■ **TUGAS ANDA**: Ganti "sekolah" dengan "madrasah" pada bagian artikel tentang iklan rokok yang dimulai dari "Berdasarkan Riset Kesehatan" dan berakhir pada "40 persen sekolah.", lalu tuliskan bagian itu.

■ **KUTIPAN HALAMAN**:
== == ==

Iklan Rokok Mengeksploitasi Anak
DEPOK, KOMPAS – Pengawasan dan regulasi pemerintah untuk melarang iklan rokok sangat lemah. Padahal, berbagai survei menunjukkan ancaman iklan dan promosi rokok semakin nyata menyasar anak dan remaja di Indonesia. Selain itu, iklan rokok dinilai menjadi salah satu bentuk eksploitasi pada anak.
Ketua Badan Khusus Pengendalian Tembakau Ikatan Ahli Kesehatan Masyarakat Indonesia (IAKMI) Widyastuti Soerojo menyatakan, iklan rokok menunjukkan ekploitasi anak secara ekonomi. Anak-anak secara tidak etis dimanfaatkan untuk keuntungan ekonomi bagi industri rokok.
”Eksploitasi ini dengan memanfaatkan kerentanan, kelemahan, dan potensi adiktif pada anak dan remaja. Negara harus hadir dalam upaya perlindungan anak,” katanya seusai diskusi publik “Membongkar Strategi Industri Rokok Membidik Anak dan Kaum Remaja” di Gedung Komunikasi Fakultas Ilmu Sosial dan Ilmu Politik Universitas Indonesia, Depok, Jawa Barat, Senin (12/11/2018).
Untuk itu, Widyastuti menegaskan, redefinisi atau merumuskan ulang batasan terkait eksploitasi anak secara ekonomi melalui iklan rokok perlu dilakukan. Dalam Undang-Undang Nomor 35/2014 pasal 59 ayat (1) serta (2) d dan e tentang Perlindungan Anak menyebutkan, pemerintah, pemerintah daerah, dan lembaga negara lainnya berkewajiban melindungi anak dari ekploitasi secara ekonomi serta melindungi anak dari bahaya zat adiktif.
Berdasarkan Riset Kesehatan Dasar 2013-2018, prevalensi perokok usia kurang dari 18 tahun tahun di Indonesia terus meningkat. Pada 2013, prevalensi perokok 7,2 persen. Angka itu meningkat pada 2018 menjadi 9,1 persen. Sementara, Rencana Pembangunan Jangka Panjang Nasional (RPJMN) menargetkan, prevalensi perokok menjadi 5,4 persen.
Ketua Lentera Anak Indonesia Lisda Sundari menambahkan, larangan iklan rokok mutlak dibutuhkan karena anak dan remaja merupakan target promosi industri rokok. Pada 2016, survei yang dilakukan di 5 kota menunjukkan, 85 persen sekolah dikelilingi oleh iklan rokok. Iklan rokok yang melekat di papan atau spanduk nama toko sekitar sekolah juga ditemukan di 40 persen sekolah.
Namun, masifnya iklan rokok di lingkungan anak dan remaja, tidak membuat pemerintah bertindak tegas. “Peraturan pelarangan iklan rokok di Indonesia paling lemah di antara negara-negara di ASEAN, bahkan di dunia. Regulasi yang ada hanya membatasi, tidak secara tegas melarang iklan rokok. Padahal rokok termasuk produk yang mengandung zat adiktif dan berdampak negatif bagi konsumennya,” kata Lisda.

== == ==

■ **DATA**:

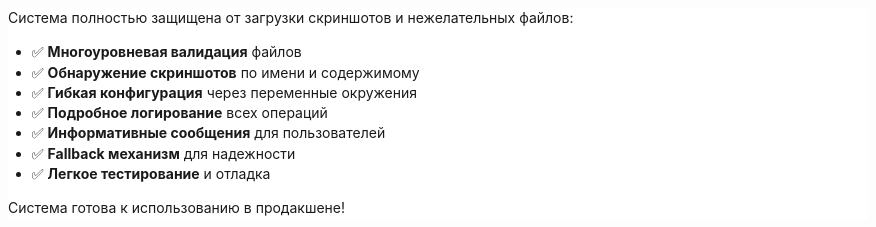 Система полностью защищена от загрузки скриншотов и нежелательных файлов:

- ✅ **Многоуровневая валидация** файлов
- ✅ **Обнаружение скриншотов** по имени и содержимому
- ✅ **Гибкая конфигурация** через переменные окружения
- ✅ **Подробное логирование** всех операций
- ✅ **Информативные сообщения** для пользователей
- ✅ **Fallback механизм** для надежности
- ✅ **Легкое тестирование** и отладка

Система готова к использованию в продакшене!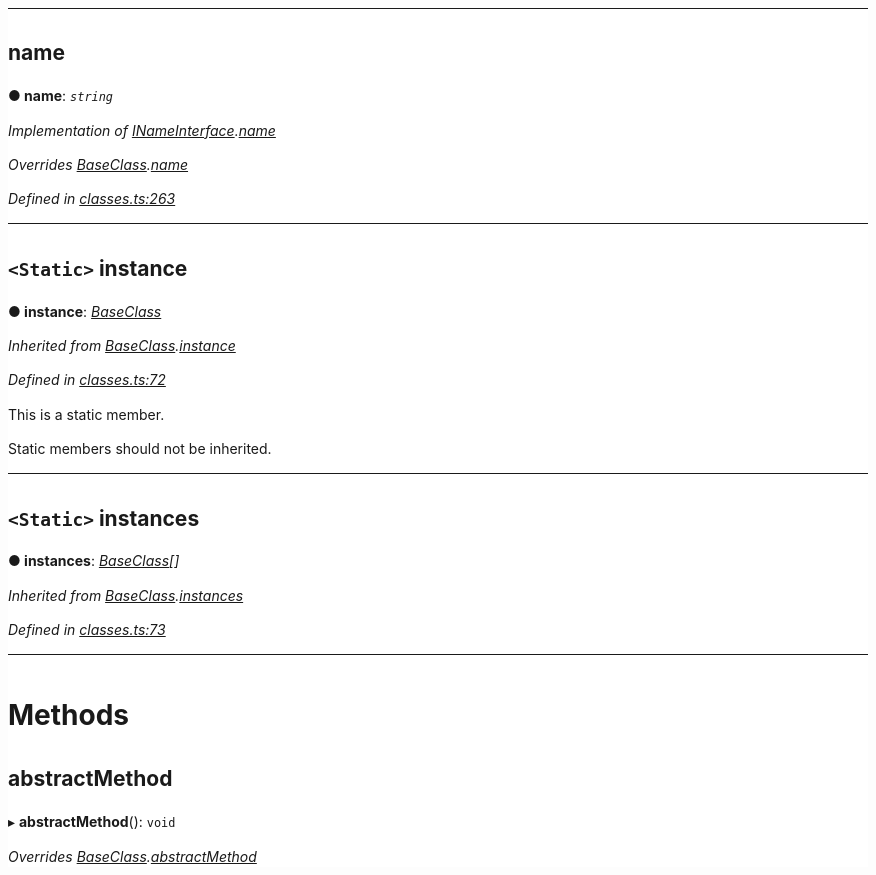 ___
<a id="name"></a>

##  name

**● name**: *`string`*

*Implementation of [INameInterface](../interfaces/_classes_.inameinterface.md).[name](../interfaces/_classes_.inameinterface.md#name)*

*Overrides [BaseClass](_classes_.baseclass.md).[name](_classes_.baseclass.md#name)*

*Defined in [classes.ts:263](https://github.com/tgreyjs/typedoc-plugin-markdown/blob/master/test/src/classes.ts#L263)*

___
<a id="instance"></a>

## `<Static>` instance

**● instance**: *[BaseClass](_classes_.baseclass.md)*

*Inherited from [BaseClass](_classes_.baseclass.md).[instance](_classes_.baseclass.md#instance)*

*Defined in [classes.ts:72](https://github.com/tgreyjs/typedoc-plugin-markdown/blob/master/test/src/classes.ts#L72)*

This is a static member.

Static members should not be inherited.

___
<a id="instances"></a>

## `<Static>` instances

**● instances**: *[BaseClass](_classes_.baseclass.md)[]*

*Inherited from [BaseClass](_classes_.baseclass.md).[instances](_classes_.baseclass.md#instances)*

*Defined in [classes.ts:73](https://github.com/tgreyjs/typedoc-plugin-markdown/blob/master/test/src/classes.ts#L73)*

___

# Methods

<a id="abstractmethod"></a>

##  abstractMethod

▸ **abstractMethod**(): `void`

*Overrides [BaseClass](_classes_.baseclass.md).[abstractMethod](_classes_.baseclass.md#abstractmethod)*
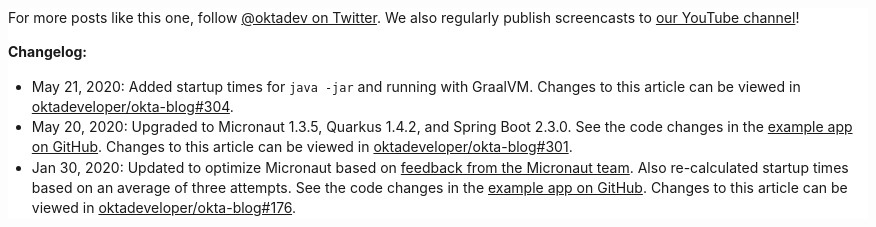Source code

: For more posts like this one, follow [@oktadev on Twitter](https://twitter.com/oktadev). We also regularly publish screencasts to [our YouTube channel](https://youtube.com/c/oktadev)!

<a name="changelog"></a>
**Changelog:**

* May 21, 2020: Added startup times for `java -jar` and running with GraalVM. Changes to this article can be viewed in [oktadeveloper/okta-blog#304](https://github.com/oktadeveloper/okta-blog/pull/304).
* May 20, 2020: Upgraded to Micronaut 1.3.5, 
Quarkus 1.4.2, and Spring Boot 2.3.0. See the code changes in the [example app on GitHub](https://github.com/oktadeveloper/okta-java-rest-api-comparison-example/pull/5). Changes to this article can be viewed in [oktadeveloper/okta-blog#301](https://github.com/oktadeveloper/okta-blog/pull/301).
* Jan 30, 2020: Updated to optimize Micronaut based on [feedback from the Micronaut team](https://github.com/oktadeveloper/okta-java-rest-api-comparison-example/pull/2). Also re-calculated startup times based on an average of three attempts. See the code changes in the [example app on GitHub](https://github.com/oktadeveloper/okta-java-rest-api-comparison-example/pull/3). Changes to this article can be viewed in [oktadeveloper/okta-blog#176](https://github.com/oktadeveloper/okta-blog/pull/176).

== == ==

■ **JAWABAN SOAL**:
Berdasarkan Riset Kesehatan Dasar 2013-2018, prevalensi perokok usia kurang dari 18 tahun tahun di Indonesia terus meningkat. Pada 2013, prevalensi perokok 7,2 persen. Angka itu meningkat pada 2018 menjadi 9,1 persen. Sementara, Rencana Pembangunan Jangka Panjang Nasional (RPJMN) menargetkan, prevalensi perokok menjadi 5,4 persen.
Ketua Lentera Anak Indonesia Lisda Sundari menambahkan, larangan iklan rokok mutlak dibutuhkan karena anak dan remaja merupakan target promosi industri rokok. Pada 2016, survei yang dilakukan di 5 kota menunjukkan, 85 persen madrasah dikelilingi oleh iklan rokok. Iklan rokok yang melekat di papan atau spanduk nama toko sekitar madrasah juga ditemukan di 40 persen madrasah.